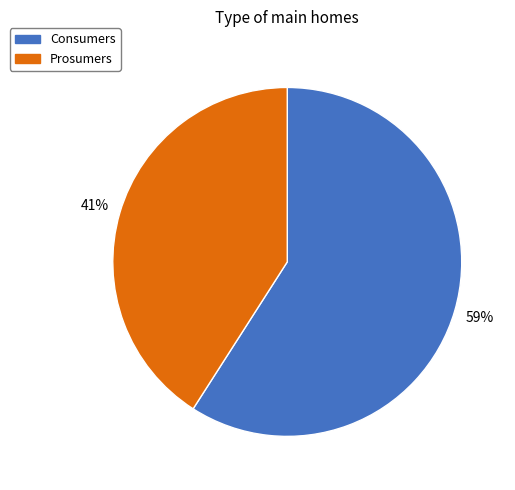

What percentage is the Prosumers slice, to the nearest percent?

41%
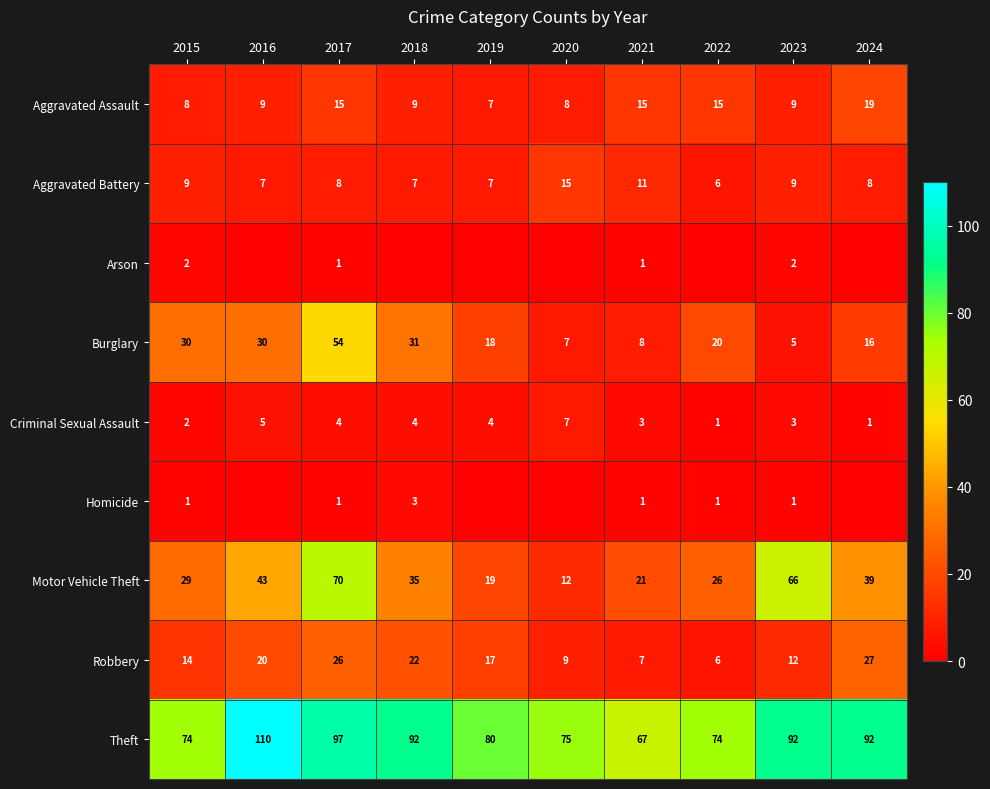

How many values in the Burglary series are below 20?

5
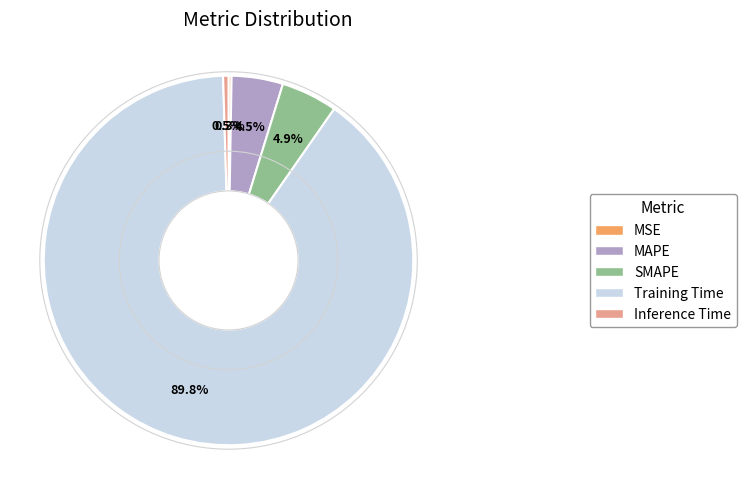

Which slice is the largest?

Training Time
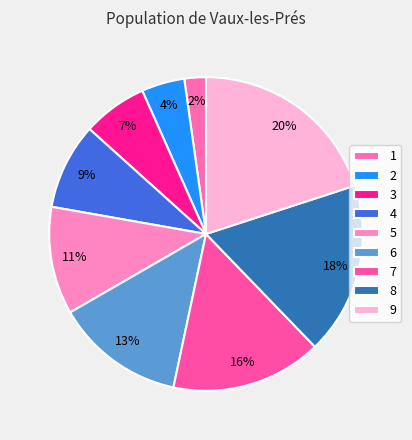

Is 5 the majority of the pie?

No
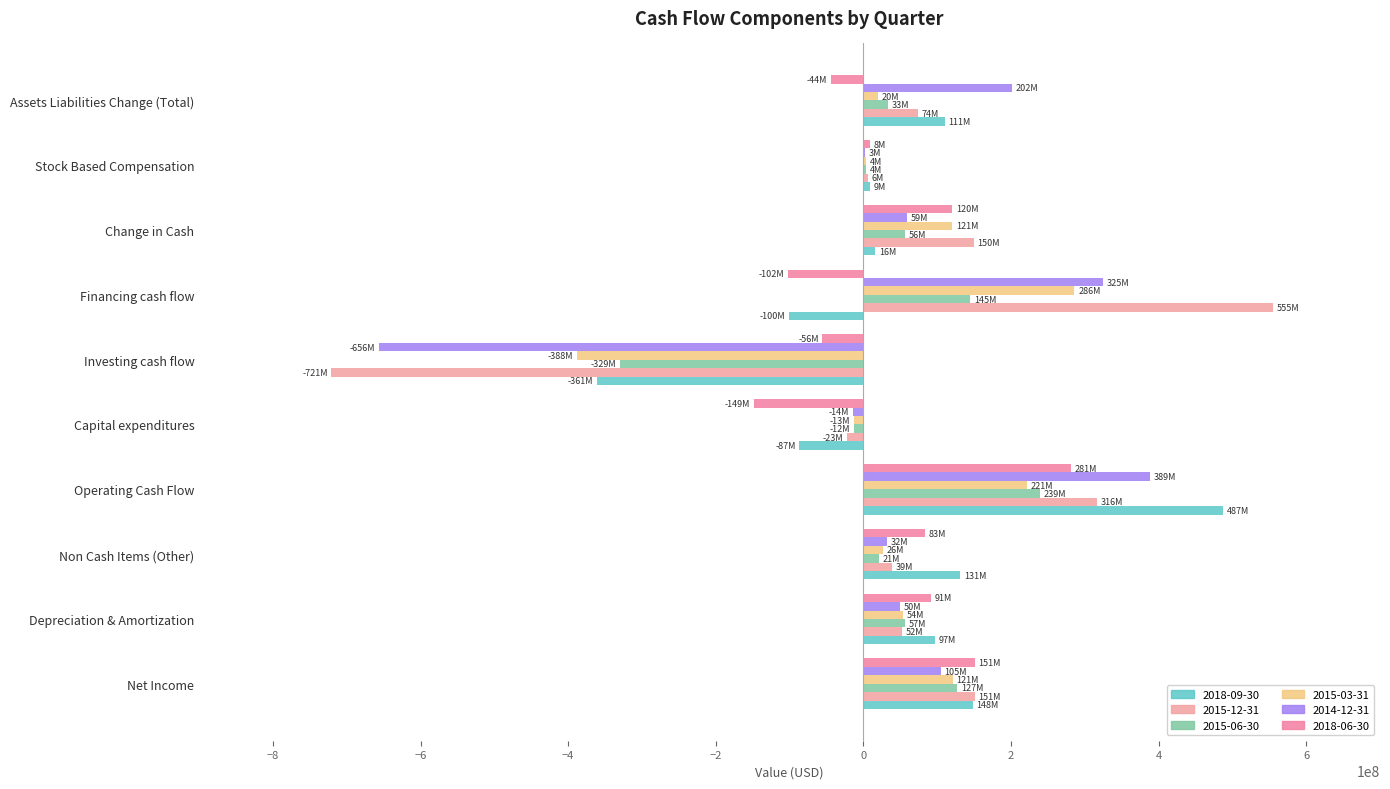

How many distinct data groups are displayed?

6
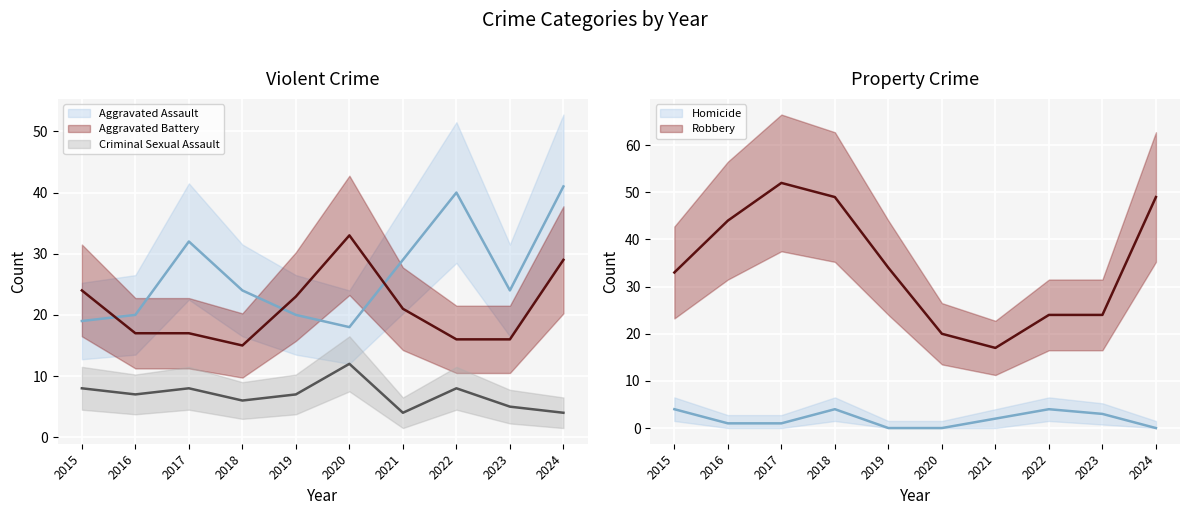

Reading left to right, extract all data points from this chart.

Aggravated Assault: 19	20	32	24	20	18	29	40	24	41
Aggravated Battery: 24	17	17	15	23	33	21	16	16	29
Criminal Sexual Assault: 8	7	8	6	7	12	4	8	5	4
Homicide: 4	1	1	4	0	0	2	4	3	0
Robbery: 33	44	52	49	34	20	17	24	24	49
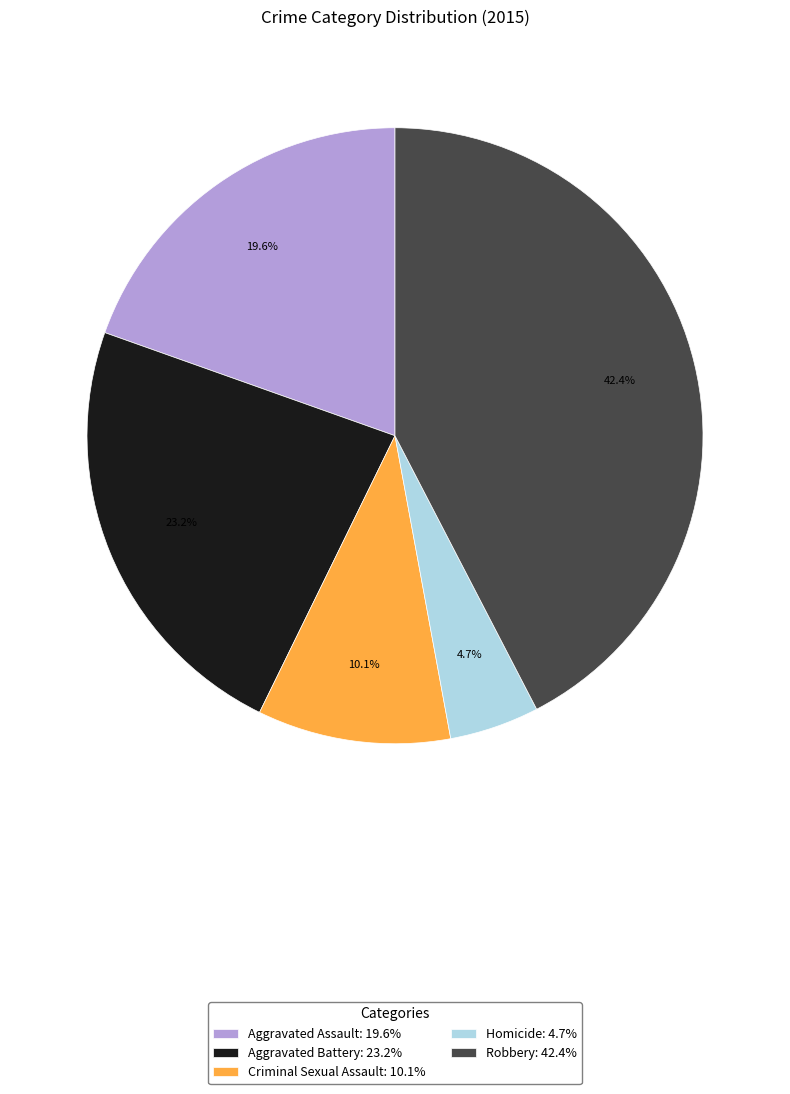

How many segments does this pie chart have?

5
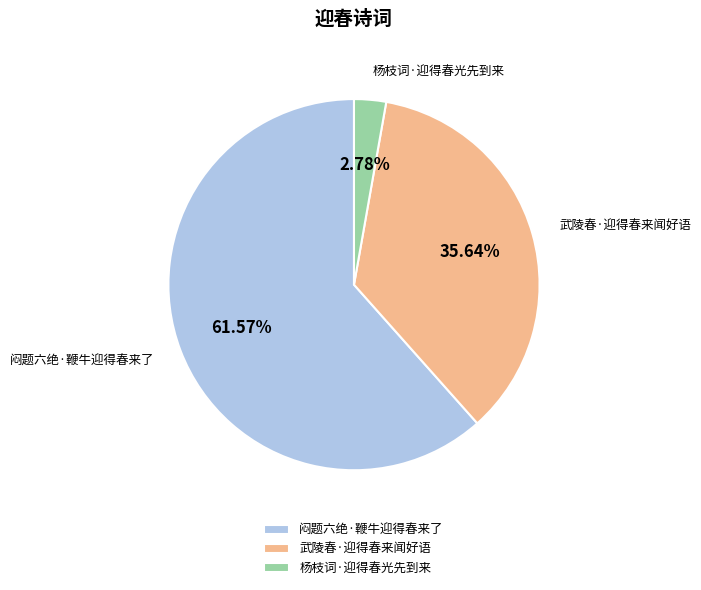

True or false: 杨枝词·迎得春光先到来 accounts for 15% of the total.

False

========================================

> [What you have to do]: Transcribe every line of the records above without alteration, omitting the pictures.

> [Result for this task]:
What percentage is the Prosumers slice, to the nearest percent?

41%

How many values in the Burglary series are below 20?

5

Which slice is the largest?

Training Time

Is 5 the majority of the pie?

No

How many distinct data groups are displayed?

6

Reading left to right, extract all data points from this chart.

Aggravated Assault: 19	20	32	24	20	18	29	40	24	41
Aggravated Battery: 24	17	17	15	23	33	21	16	16	29
Criminal Sexual Assault: 8	7	8	6	7	12	4	8	5	4
Homicide: 4	1	1	4	0	0	2	4	3	0
Robbery: 33	44	52	49	34	20	17	24	24	49

How many segments does this pie chart have?

5

True or false: 杨枝词·迎得春光先到来 accounts for 15% of the total.

False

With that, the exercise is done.